| Literature DB >> 35958003 |
Pengling Huang1, Chao Ma2, Guanghua Pei1, Daqing Sun3.
Abstract
Background: A squamous epithelial inclusion cyst in a lymph node is a rare heterotopic phenomenon. Heterotopic squamous inclusion cysts in cervical lymph nodes are even rarer, and to date, only 3 such cases have been reported in the literature, none of which have described the ultrasound features. Here, we report a pediatric case, focusing on the ultrasonographic manifestations of the disease and the differential diagnosis of cervical space-occupying lesions in children. Case Description: We report the case of a 6-year-old boy in good health, who presented with a non-tender mass on the right side of the neck 1 month earlier. Some 7 days before admission, the mass gradually increased in size and became tender. Laboratory tests showed an increase in C-reactive protein of 17 mg/L (normal range: 0-8 mg/L). The physical examination revealed a palpable 3.0 cm × 2.0 cm mass with tenderness and poor mobility in the right submandibular region. Doppler ultrasonography showed an oval, ill-defined mass in the right submandibular area, consisting of a peripheral homogeneous hypoechoic component with hilar-like vascularity and an internal heterogeneous very hypoechoic component with patchy hyperechoic areas. The computed tomography (CT) scan showed a heterogeneously hypodense mass with irregular annular enhancement in the right submandibular region. Lymph node tuberculosis or space-occupying lesions were suspected based on the clinical and imaging findings. The mass was completely excised by surgery. The pathological diagnosis was a secondary infection of squamous epithelial inclusion cysts in the right cervical lymph node. The peripheral homogeneous hypoechoic component was normal lymph node tissue, and the internal heterogeneous very hypoechoic component was a squamous inclusion cyst with keratin debris. The patient was followed up for a total of 3 times after surgery, and no recurrence of the tumor was found. Conclusions: Ultrasonography can help in the early diagnosis of heterotopic squamous inclusion cysts in children's cervical lymph nodes, and can be used to differentiate other cervical lesions. We reviewed the literature and found that this heterotopic phenomenon was more likely to occur in the submandibular region of the neck in younger patients. Surgery may be an effective treatment for this disease. 2022 Translational Pediatrics. All rights reserved.Entities:
Keywords: Epidermal cyst; case report; heterotopia; lymph nodes; ultrasonography
Year: 2022 PMID: 35958003 PMCID: PMC9360807 DOI: 10.21037/tp-22-255
Source DB: PubMed Journal: Transl Pediatr ISSN: 2224-4336
Figure 1Sonography showing an oval, ill-defined, 31 mm × 20 mm × 25 mm mass in the right submandibular area. Transverse gray-scale ultrasound (US) image (A) showing the mass containing both a peripheral homogeneous hypoechoic component (arrows) and an internal heterogeneous very hypoechoic component (marked by calipers). Sagittal color Doppler US image (B) showing hilar-like vascularity (arrow) within the peripheral homogeneous hypoechoic component and no blood flow within the internal heterogeneous very hypoechoic component. Sagittal sonogram (C) showing patchy hyperechoic areas (arrows) within the internal component, inflammatory hypoechoic areas (arrowheads) at the margins of the mass. Sagittal color Doppler US image (D) showing multiple enlarged lymph nodes with increased blood flow around the mass.

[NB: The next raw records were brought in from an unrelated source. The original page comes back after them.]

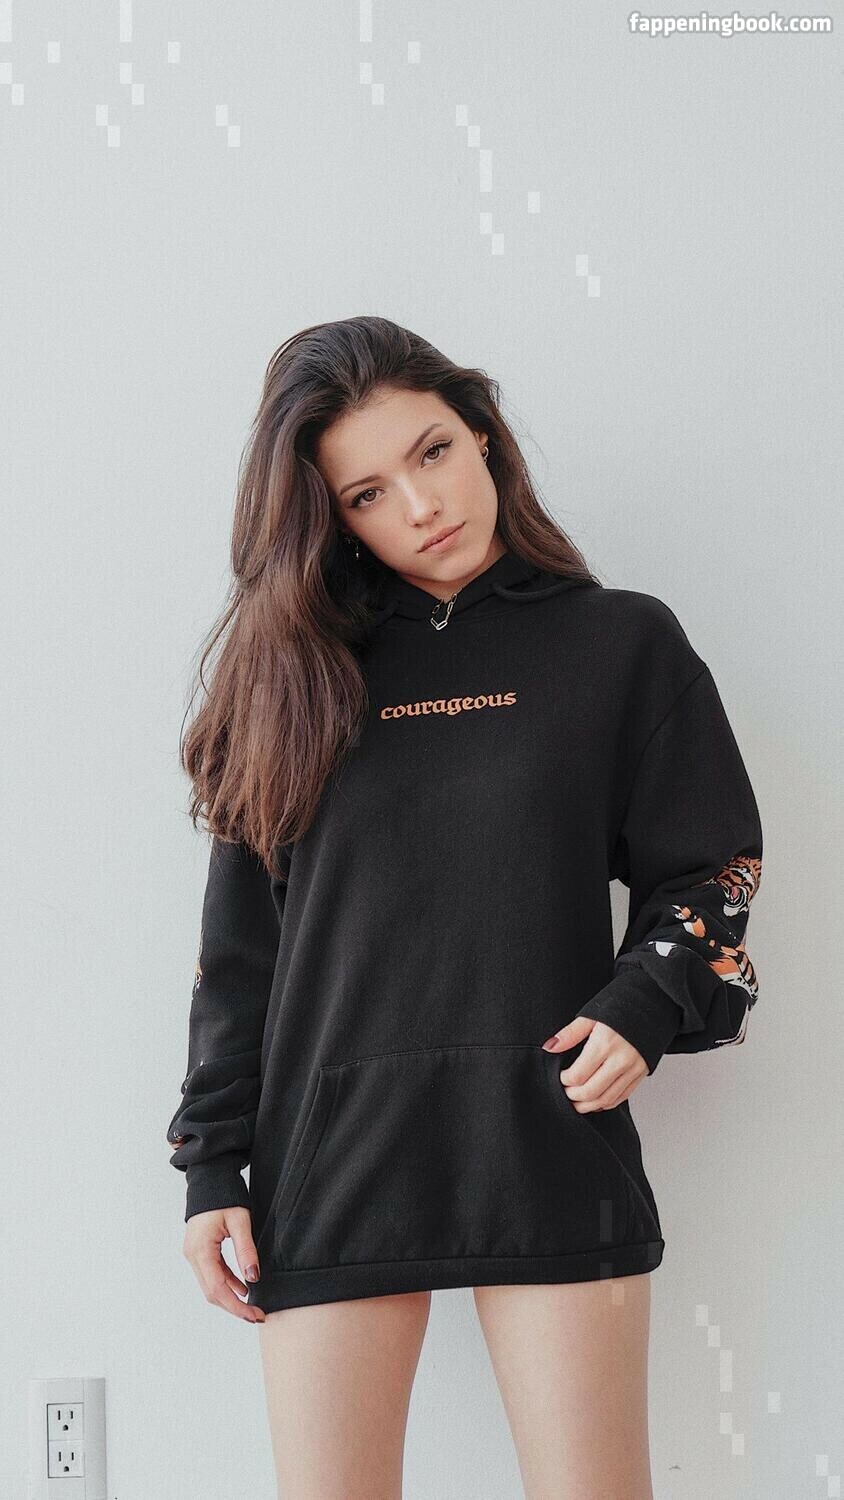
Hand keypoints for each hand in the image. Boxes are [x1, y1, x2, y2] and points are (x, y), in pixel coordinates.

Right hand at [182, 1206, 266, 1322]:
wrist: (210, 1178)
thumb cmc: (225, 1195)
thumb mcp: (240, 1221)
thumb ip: (246, 1250)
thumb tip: (253, 1278)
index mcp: (201, 1250)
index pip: (218, 1289)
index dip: (237, 1306)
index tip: (256, 1315)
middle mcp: (193, 1255)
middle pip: (212, 1293)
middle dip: (235, 1307)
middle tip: (258, 1315)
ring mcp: (193, 1254)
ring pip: (211, 1286)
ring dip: (231, 1298)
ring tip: (253, 1306)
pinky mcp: (199, 1251)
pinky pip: (212, 1274)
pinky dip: (227, 1283)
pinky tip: (243, 1287)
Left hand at [542, 1015, 647, 1110]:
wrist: (653, 1003)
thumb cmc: (621, 1005)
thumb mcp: (592, 1014)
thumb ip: (570, 1034)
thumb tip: (549, 1047)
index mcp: (605, 1044)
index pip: (578, 1075)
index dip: (564, 1080)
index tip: (559, 1076)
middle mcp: (620, 1060)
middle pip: (591, 1091)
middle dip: (573, 1097)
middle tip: (564, 1093)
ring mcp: (633, 1068)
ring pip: (606, 1099)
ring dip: (588, 1106)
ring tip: (576, 1103)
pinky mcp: (642, 1073)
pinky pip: (622, 1096)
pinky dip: (606, 1103)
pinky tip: (596, 1099)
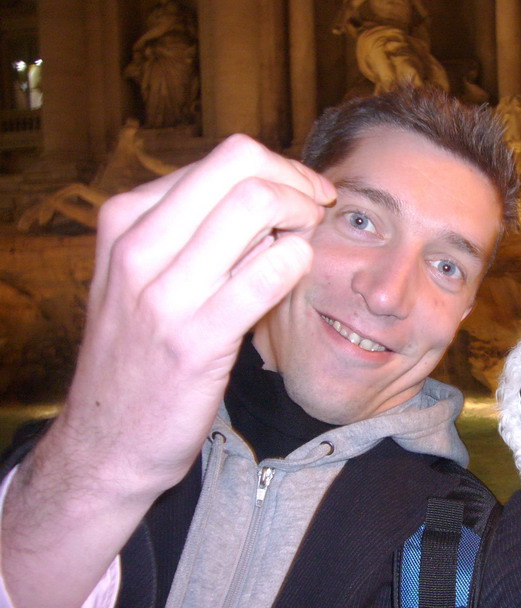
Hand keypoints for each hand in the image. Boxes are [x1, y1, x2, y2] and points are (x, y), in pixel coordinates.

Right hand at [3, 135, 335, 607]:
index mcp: (124, 221)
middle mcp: (138, 247)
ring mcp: (163, 294)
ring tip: (311, 240)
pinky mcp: (195, 340)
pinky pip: (267, 274)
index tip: (304, 193)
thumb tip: (265, 195)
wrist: (106, 443)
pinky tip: (300, 275)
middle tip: (320, 209)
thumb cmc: (138, 354)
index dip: (280, 169)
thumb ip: (190, 232)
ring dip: (304, 216)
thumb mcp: (140, 277)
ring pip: (255, 206)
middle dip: (299, 180)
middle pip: (240, 166)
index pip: (221, 159)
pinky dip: (298, 262)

Figure 2Axial non-enhanced computed tomography (CT) image (A) showing an oval, heterogeneous, hypodense mass in the right submandibular region with ill-defined borders; the central part of the mass is less dense with punctate hyperdense opacities (arrow). Axial contrast-enhanced CT image (B) showing the mass with irregular annular enhancement and compression of adjacent cervical vessels.
Figure 3Pathology showing squamous epithelium-lined cyst (arrows), surrounded by normal lymphoid tissue (arrowheads), and neutrophils (Hematoxylin-eosin staining, ×200).
Figure 4Timeline of the case.
Clinical characteristics of the 3 published cases of squamous epithelial inclusion cysts in the cervical lymph node
| References | Case | Age/sex | Location | Size, cm | Previous related neck disease |
|---|---|---|---|---|---|
| Fruehwald-Pallamar | 1 | 21/F | Submandibular region (L) | 1.7 | None |
| Bahadur | 2 | 16/F | Submandibular region (R) | 2.5×2.0 | Contralateral cervical lymph node tuberculosis 10 years ago, which was cured |
| Houcine | 3 | 38/M | Neck (NOS) | 2.5×2.0 | None |
F, female; M, male; NOS, not otherwise specified; R, right; L, left.